Met Police PR chief says officers were ‘extremely upset’ by Times front page image

By Dominic Ponsford

Met Police communications chief Martin Fewell has said officers were “extremely upset” by Friday’s Times front page which showed a photograph of PC Keith Palmer as he lay dying.

The image was used two days after the attack on Westminster in which PC Palmer sustained fatal injuries.

The front-page showed both the attacker and PC Palmer (not visible in the cropped version above) lying on the ground from a distance.

It was taken by Times deputy political editor Sam Coates who was among a number of Lobby journalists nearby at the time of the Westminster attack.

Former Channel 4 news deputy editor turned Met Police director of communications Fewell spoke to Andrea Catherwood on today’s Radio 4 Media Shaw.

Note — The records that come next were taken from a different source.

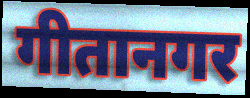
गीतानगरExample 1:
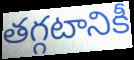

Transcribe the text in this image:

తగ్గటానికీ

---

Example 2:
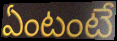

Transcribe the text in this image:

ఏంటంటే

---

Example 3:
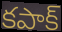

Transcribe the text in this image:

కపాక్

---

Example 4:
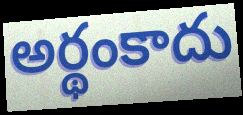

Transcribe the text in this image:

అర్థంకాదు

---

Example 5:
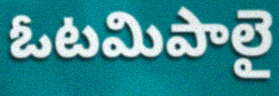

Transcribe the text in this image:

ఓటమిపాలైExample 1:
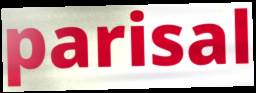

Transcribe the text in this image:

parisal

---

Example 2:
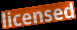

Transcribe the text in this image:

licensed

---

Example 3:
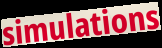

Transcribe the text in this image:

simulations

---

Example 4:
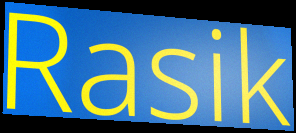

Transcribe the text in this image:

Rasik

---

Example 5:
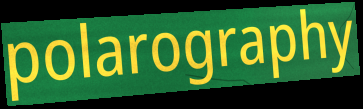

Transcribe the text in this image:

polarography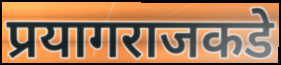
प्रयागराजकडे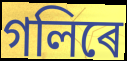
গলিৰে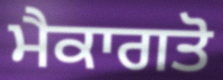
ਮੈਕਾਗਤੋ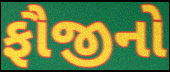
ફૌજીનો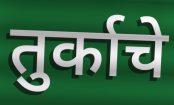
तुर्काचेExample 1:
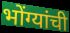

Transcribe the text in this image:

भोंग्यांची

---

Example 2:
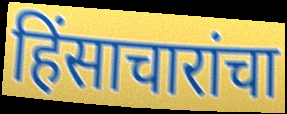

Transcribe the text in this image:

हिंसाचारांचा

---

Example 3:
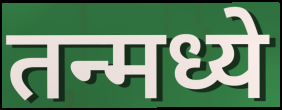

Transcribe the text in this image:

तन्मध्ये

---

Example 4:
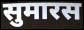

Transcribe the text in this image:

सुमारस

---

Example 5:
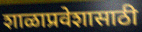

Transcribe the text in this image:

शाळाप्रवेशासाठी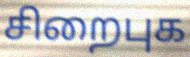
சிறைபுகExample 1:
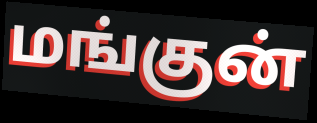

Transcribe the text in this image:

மங்குன்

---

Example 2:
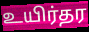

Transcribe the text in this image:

உயிர்தர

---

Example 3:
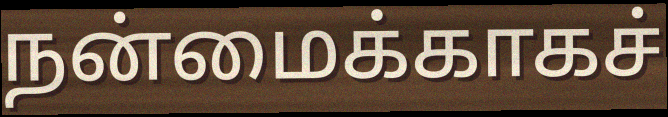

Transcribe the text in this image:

நன்மைக்காகச்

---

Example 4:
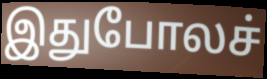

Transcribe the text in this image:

இதுபோலச்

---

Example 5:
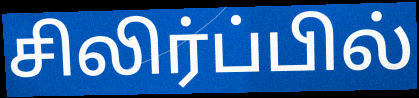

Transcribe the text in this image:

சிலிர்ப்பில்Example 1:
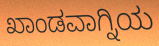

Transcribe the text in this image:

ಖಾಂಡವಾಗ್ನಿಯ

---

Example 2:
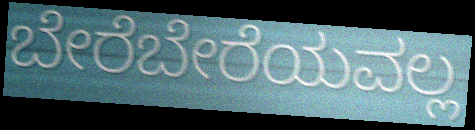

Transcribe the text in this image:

ಬೇರೆಬೇರೆಯವಲ್ಲ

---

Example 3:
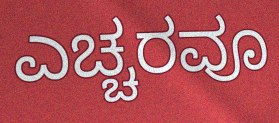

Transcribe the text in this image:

ಎಚ್ಚರವೂ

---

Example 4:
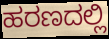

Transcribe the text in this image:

ಹರಣದಲ್ಲಿ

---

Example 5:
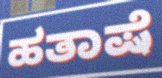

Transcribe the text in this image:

ಹತಾಷೆ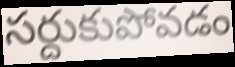
సర్దుకుపోవడంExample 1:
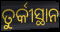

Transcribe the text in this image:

ତୁର୍କୀସ୍ଥାନ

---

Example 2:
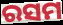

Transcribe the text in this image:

He said: “We both have lost colleagues and I don’t think  our news organisation would have put images of dying colleagues on the television and I don’t think those around the table from newspapers would expect their news organisations to put pictures of dying colleagues in their newspapers.

“There was a real sentiment within the Met Police that was frankly extremely upset about that…

“They didn’t want to see the family and the colleagues of Keith Palmer upset by those [images]…It was important news organisation didn’t use images in social media where they can be shared around and used as trophies to glamorise the actions of an attacker.”

Times deputy editor Emma Tucker, also appearing on the programme, said: “We never set out to offend or upset people.

“By the Friday it was clear that one of the key stories that was emerging was the story of a security lapse, the fact that an unarmed police officer had been murdered in the precinct of the Houses of Parliament and the gates remained open after the attacker had got in.”

She emphasised that the picture was used because it conveyed that information and noted that it was taken from a distance and the people involved were not identifiable.

She said: “If the officer hadn’t died I don’t think people would have minded.”

Asked whether she regretted publishing it, she said: “Absolutely not… This was a picture that was an important illustration of a story about a security lapse, I totally stand by the fact that we used it.”

Channel 4 News declined an invitation to appear on the programme to discuss its mistake on Wednesday night when it named the wrong man – Abu Izzadeen – as the Westminster attacker.

Fewell said that publishing the correct identity of the attacker on Wednesday night might have compromised the arrests that were made.

Newsnight reporter John Sweeney said: “There but for the grace of God go I. We looked at Abu Izzadeen… Another guy with another name also came to fore.

“My view was we were not going to name anyone, we are going to play this as safe as possible…You should wait until you check it. We knew their story was wrong and it was surprising it took them that long to correct it.”